轉載 —— 通過Monstache實時同步MongoDB資料至Elasticsearch

阿新 • • 發佈：2022-05-07

通過Monstache實時同步MongoDB資料至Elasticsearch

當您的業務資料儲存在MongoDB中，並且需要進行語義分析和大圖展示時，可藉助阿里雲Elasticsearch實現全文搜尋、語義分析、視覺化展示等。本文介紹如何通過Monstache將MongoDB資料實時同步至阿里雲Elasticsearch，並對資料進行分析及展示。

背景資訊
本文以解析及統計熱門電影資料為例，提供的解決方案可以幫助您完成以下需求：
通過Monstache快速同步及訂閱全量或增量資料。
將MongoDB資料實時同步至高版本Elasticsearch。
解讀Monstache常用配置引數，應用於更多的業務場景。

方案優勢

Monstache基於MongoDB的oplog實現實時資料同步及訂閱，支援MongoDB與高版本Elasticsearch之間的資料同步，同時支援MongoDB的變更流和聚合管道功能，並且擁有豐富的特性。
Monstache不僅支援軟刪除和硬刪除，還支援資料庫刪除和集合刪除，能夠確保Elasticsearch端實時與源端資料保持一致。

操作流程
步驟一：環境準備
部署 MongoDB 主從複製模式，注意：一定要主從複製模式，因為同步需要使用
部署 Elasticsearch
部署 kibana 用於前端頁面與 es 互動，版本與 es 相同
安裝 Monstache，修改配置檔案，進行同步

步驟二：搭建Monstache環境

安裝Go，並配置環境變數。
說明由於Monstache資料同步依賴於Go語言，因此需要先在ECS中準備Go環境。

下載Go安裝包並解壓。

wget https://dl.google.com/go/go1.14.4.linux-amd64.tar.gz
tar -C /usr/local -xzf go1.14.4.linux-amd64.tar.gz

配置環境變數。

使用vim /etc/profile命令開啟環境變數配置檔案，並將如下內容寫入該檔案中。其中GOPROXY用來指定阿里雲Go模組代理。

export GOROOT=/usr/local/go
export GOPATH=/home/go/
export PATH=$PATH:$GOROOT/bin:$GOPATH/bin
export GOPROXY=https://mirrors.aliyun.com/goproxy/

應用環境變數配置。

source /etc/profile

安裝Monstache。

═══

**題目說明:** 把上面那篇講 Monstache 同步 MongoDB 資料的教學接著寫下去，從最後一句「安裝Monstache。」後面開始。

**已知資料:**
═══

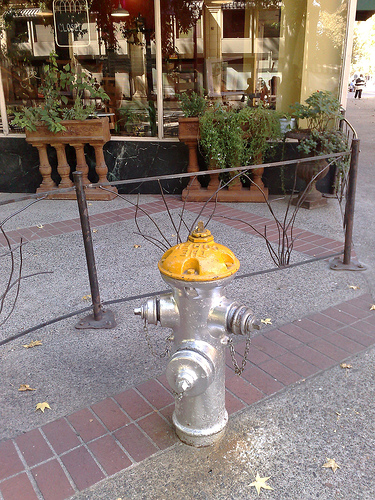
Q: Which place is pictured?
A: It is a street.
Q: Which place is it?
A: It is a street.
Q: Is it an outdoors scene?
A: Yes, it is outdoors.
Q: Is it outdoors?
A: Yes, it is outdoors.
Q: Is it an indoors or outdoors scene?
A: It is outdoors.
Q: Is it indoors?
A: No, it is outdoors.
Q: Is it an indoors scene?
A: No, it is outdoors.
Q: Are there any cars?
A: No, there are no cars.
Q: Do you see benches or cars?
A: No, there are no cars or benches.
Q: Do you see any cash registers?
A: No, there are no cash registers.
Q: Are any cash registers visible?
A: No, there are no cash registers.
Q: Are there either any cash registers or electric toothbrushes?
A: No, there are no cash registers or electric toothbrushes.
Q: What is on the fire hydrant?
A: The chain is on the fire hydrant.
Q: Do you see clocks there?
A: No, there are no clocks.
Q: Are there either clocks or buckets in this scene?
A: No, there are no clocks or buckets.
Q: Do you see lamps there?
A: No, there are no lamps.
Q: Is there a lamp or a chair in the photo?
A: No, there are no lamps or chairs.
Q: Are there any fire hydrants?
A: Yes, there is a fire hydrant.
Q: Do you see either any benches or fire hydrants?
A: Yes, there is a fire hydrant.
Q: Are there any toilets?
A: No, there are no toilets.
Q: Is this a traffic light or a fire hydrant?
A: This is a fire hydrant.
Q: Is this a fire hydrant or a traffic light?
A: This is a fire hydrant.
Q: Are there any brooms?
A: No, there are no brooms.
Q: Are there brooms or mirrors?
A: No, there are no brooms or mirrors.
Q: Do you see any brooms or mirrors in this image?
A: No, there are no brooms or mirrors.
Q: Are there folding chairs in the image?
A: No, there are no folding chairs.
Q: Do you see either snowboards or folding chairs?
A: No, there are no folding chairs or snowboards.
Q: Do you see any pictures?
A: No, there are no pictures.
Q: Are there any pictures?
A: No, there are no pictures.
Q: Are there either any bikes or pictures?
A: No, there are no pictures or bikes.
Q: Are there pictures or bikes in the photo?
A: No, there are no pictures or bikes.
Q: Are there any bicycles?
A: No, there are no bicycles.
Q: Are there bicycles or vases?
A: No, there are no bicycles or vases.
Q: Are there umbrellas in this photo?
A: No, there are no umbrellas.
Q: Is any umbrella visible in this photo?
A: No, there are no umbrellas.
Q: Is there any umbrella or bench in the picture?
A: No, there are no umbrellas or benches.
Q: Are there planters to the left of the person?
A: Yes, there is a planter to the left of the person.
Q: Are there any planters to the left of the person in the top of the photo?
A: Yes, there is a planter to the left of the person.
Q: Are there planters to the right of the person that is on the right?
A: No, the planter is to the left of the person.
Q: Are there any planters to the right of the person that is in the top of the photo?
A: No, the planter is to the left of the person.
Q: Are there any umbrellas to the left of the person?
A: No, there is a planter to the left of the person.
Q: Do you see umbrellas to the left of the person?
A: No, there is a planter to the left of the person.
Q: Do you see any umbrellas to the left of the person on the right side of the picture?
A: No, there is a planter to the left of the person.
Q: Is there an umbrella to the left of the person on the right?
A: No, there is a planter to the left of the person.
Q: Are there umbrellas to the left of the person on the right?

═══

**答案:**
進入安裝路徑。

cd /usr/local/

從Git庫中下載安裝包。

git clone https://github.com/rwynn/monstache.git

說明如果出現git: command not found的錯誤提示，需要先執行yum install -y git命令安裝Git。

進入monstache目錄。

cd monstache

切換版本。
本文以rel5版本為例。

git checkout rel5

安裝Monstache。

go install

這一步可能出現問題：running gcc failed: exec: "gcc": executable file not found in $PATH

解決：

gcc -v

沒有就安裝 gcc

參考連結：https://blog.csdn.net/benben_2015/article/details/80565676

檢視Monstache版本。

monstache -v

執行成功後，預期結果如下。

5.5.7

步驟三：配置實時同步任務
Monstache配置使用TOML格式，預設情況下，Monstache會使用預設埠連線本地主機上的Elasticsearch和MongoDB，並追蹤MongoDB oplog。在Monstache執行期間，MongoDB的任何更改都會同步到Elasticsearch中。

由於本文使用阿里雲MongoDB和Elasticsearch，並且需要指定同步物件（mydb資料庫中的hotmovies和col集合），因此要修改預設的Monstache配置檔案。修改方式如下：

進入Monstache安裝目錄，建立並編輯配置檔案。

cd /usr/local/monstache/
vim config.toml

參考以下示例，修改配置檔案。
簡單的配置示例如下，詳細配置請參見Monstache Usage。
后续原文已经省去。